R&SQL合并记录并去重
====================================================================================
data:
have <- data.frame(ID=paste0("id", c(101, 102, 102, 103, 103, 104, 105, 105)),
info1=c("one", "twoA", "twoB", "threeA", "threeB", "four", "five", "five"),
stringsAsFactors=FALSE)
want <- data.frame(ID=paste0("id", c(101:105)),
info1=c("one", "twoA; twoB", "threeA; threeB", "four", "five"),
stringsAsFactors=FALSE)
====================================================================================
MySQL
SELECT user_id, COUNT(id) AS freq, GROUP_CONCAT(DISTINCT ip SEPARATOR ",") AS ips FROM log_table GROUP BY user_id ORDER BY freq ASC;
====================================================================================
R&SQL
library(sqldf)
sqldf("
SELECT ID,
GROUP_CONCAT(distinct info1) as info1
FROM have
GROUP BY ID")
注:此种情况没能实现更改间隔符,默认为逗号。
====================================================================================
R
--------------------------------------------------------------------------------------------------------------------------------------
require(dplyr)
METHOD1: have %>% group_by(ID) %>% summarise_each(funs(toString(sort(unique(info1)))))
METHOD2: have %>% group_by(ID) %>% summarise(name = toString(sort(unique(info1))))
--------------------------------------------------------------------------------------------------------------------------------------
require(data.table)
METHOD1: setDT(have)[, .(info1 = toString(sort(unique(info1)))), by = ID]
METHOD2: setDT(have)[ , .(info1 = paste(unique(info1), collapse = ",")),by = ID]
注:paste函数作为其他函数的参数时,不能。例如
aggregate(have[,2], by=list(have$ID), paste(unique(info1)), collapse=";") ×
aggregate(have[,2], by=list(have$ID), paste, collapse=";") √
setDT(have)[, lapply(.SD, paste(unique(info1)), collapse = "; "), by = ID] ×
setDT(have)[, lapply(.SD, paste, collapse = "; "), by = ID] √
--------------------------------------------------------------------------------------------------------------------------------------
aggregate(data=have,info1~ID,FUN = function(t) sort(unique(t)))
________________________
任务说明: 请用两句话概括上面这篇关于按 ID 合并记录并去重的笔记。

给定数据:
________________________
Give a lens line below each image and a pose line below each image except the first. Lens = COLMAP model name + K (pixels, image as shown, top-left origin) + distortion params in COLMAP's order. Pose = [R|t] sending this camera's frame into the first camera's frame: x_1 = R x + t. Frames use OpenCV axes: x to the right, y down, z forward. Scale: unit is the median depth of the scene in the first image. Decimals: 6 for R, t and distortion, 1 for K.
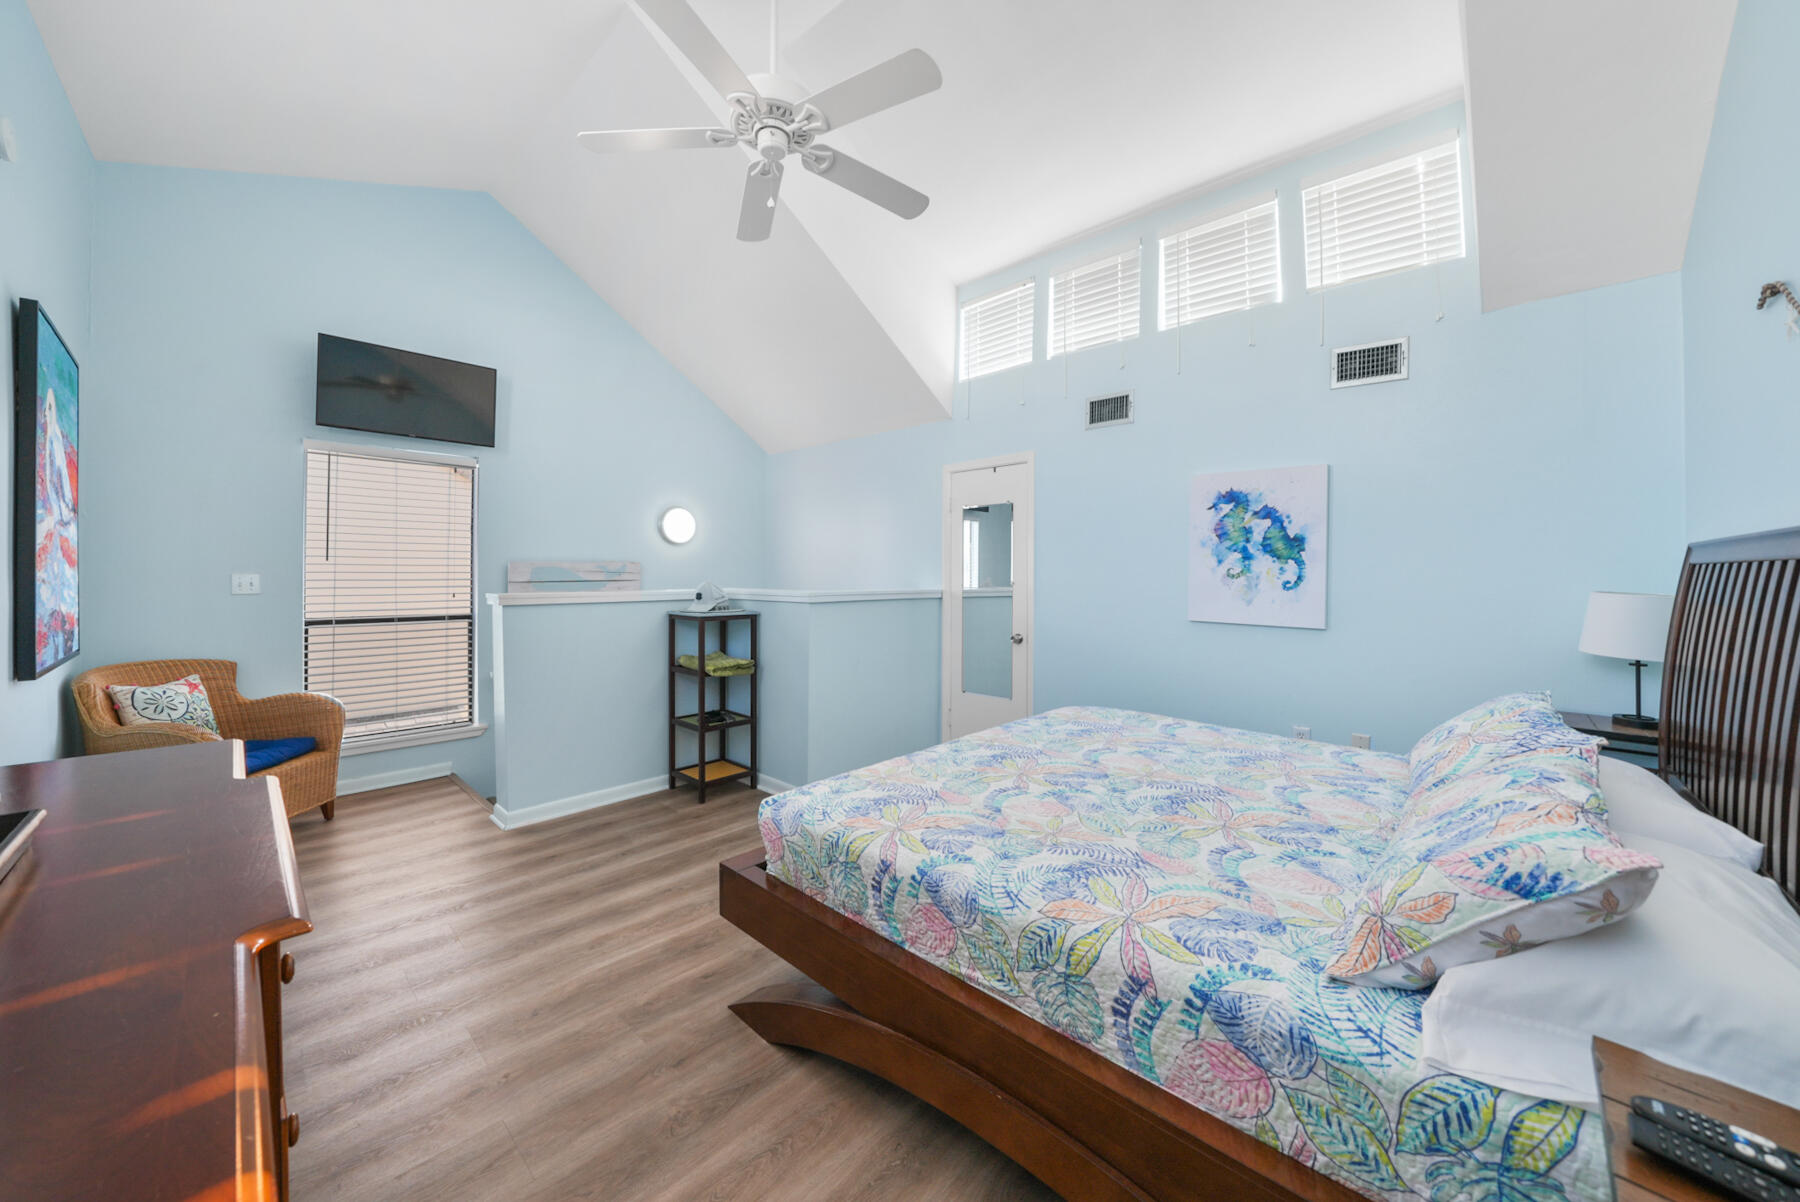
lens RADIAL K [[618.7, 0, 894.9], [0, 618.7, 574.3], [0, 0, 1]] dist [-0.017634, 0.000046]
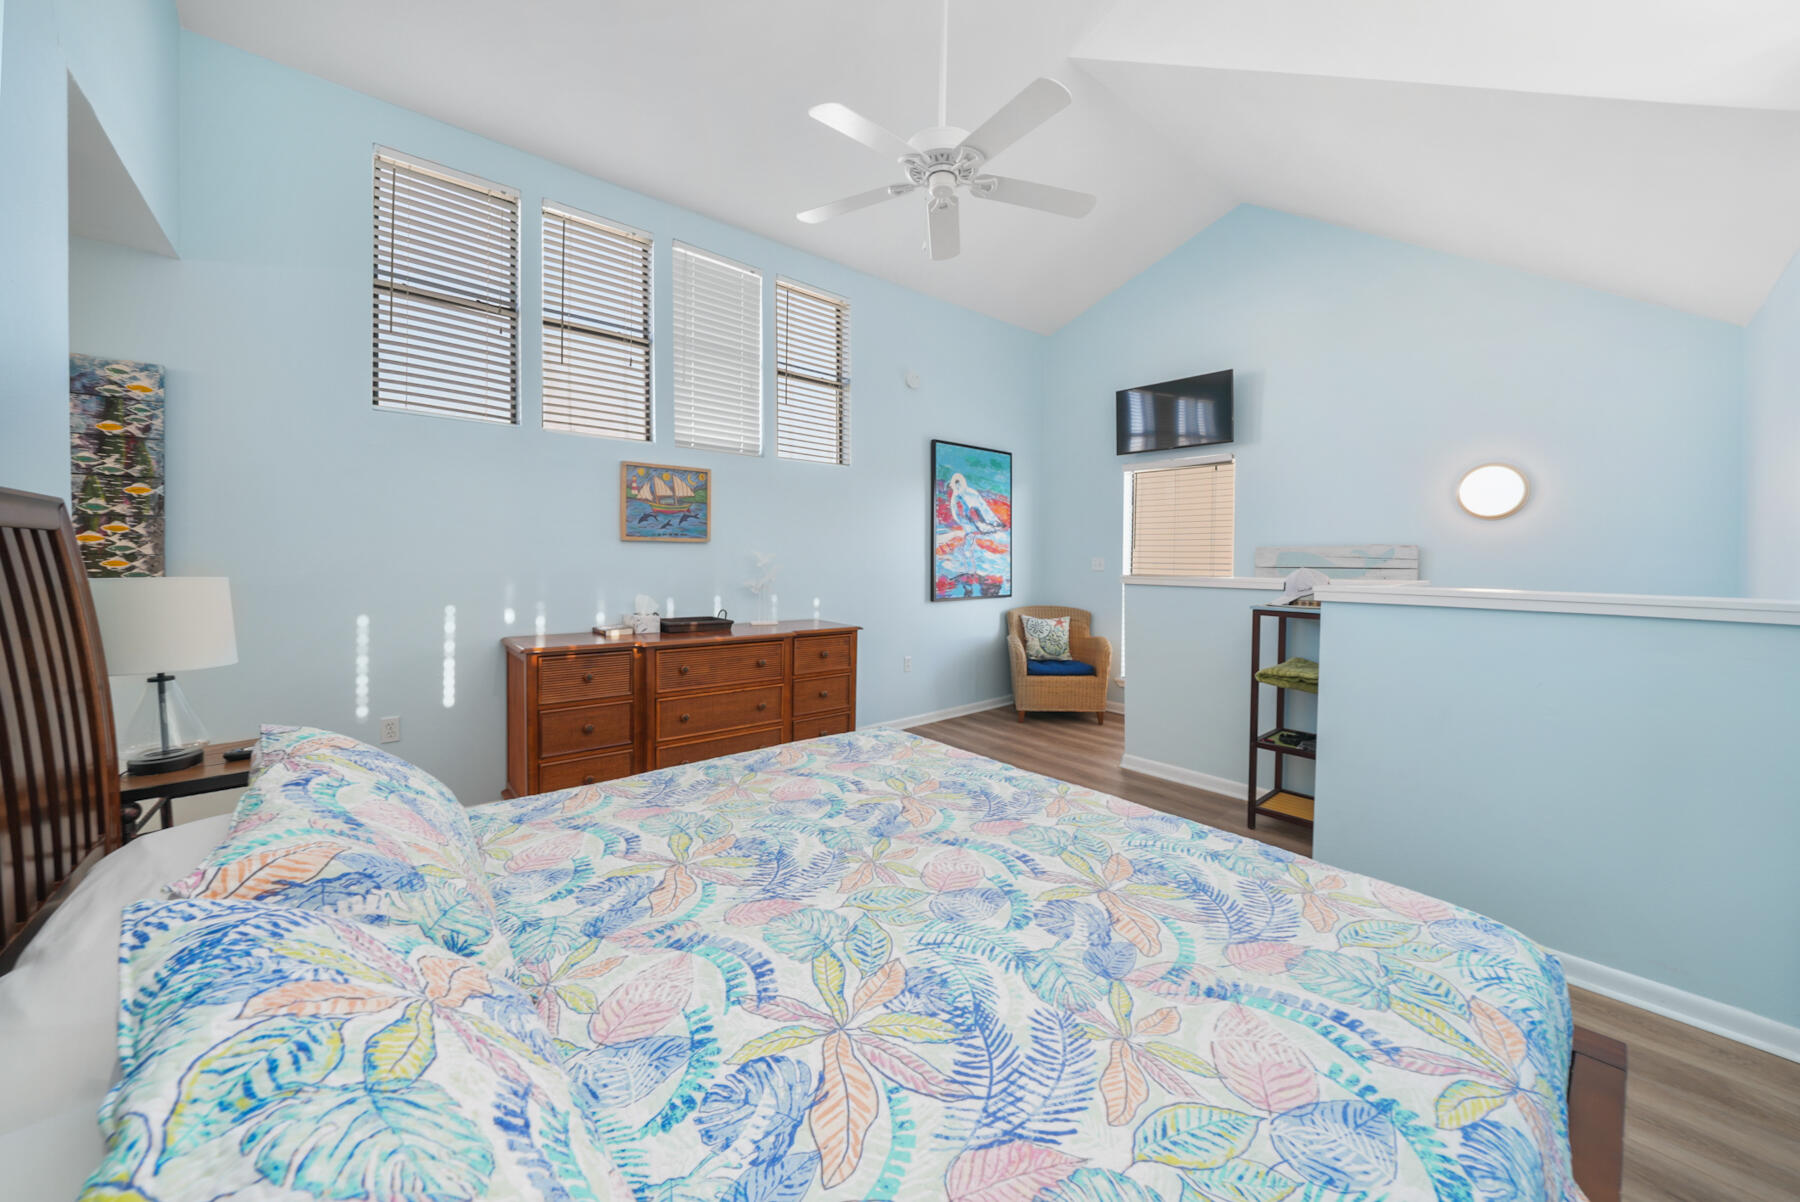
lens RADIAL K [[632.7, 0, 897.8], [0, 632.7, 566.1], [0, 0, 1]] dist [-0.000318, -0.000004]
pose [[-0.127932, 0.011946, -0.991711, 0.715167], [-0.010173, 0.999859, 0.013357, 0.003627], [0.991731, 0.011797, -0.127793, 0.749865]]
________________________
问题解答: 笔记用示例数据 have 和 want 说明如何把同一 ID 下的多条 info1 合并为一条并去除重复值。具体写法有三类：一是 MySQL 中的 GROUP_CONCAT(DISTINCT ...)；二是在 R 中借助 sqldf 执行 GROUP_CONCAT，这种方式无法更改分隔符，默认为逗号；三是纯 R 下的 dplyr、data.table 和 aggregate，多以 toString(sort(unique(info1))) 或 paste(..., collapse = ...) 实现合并。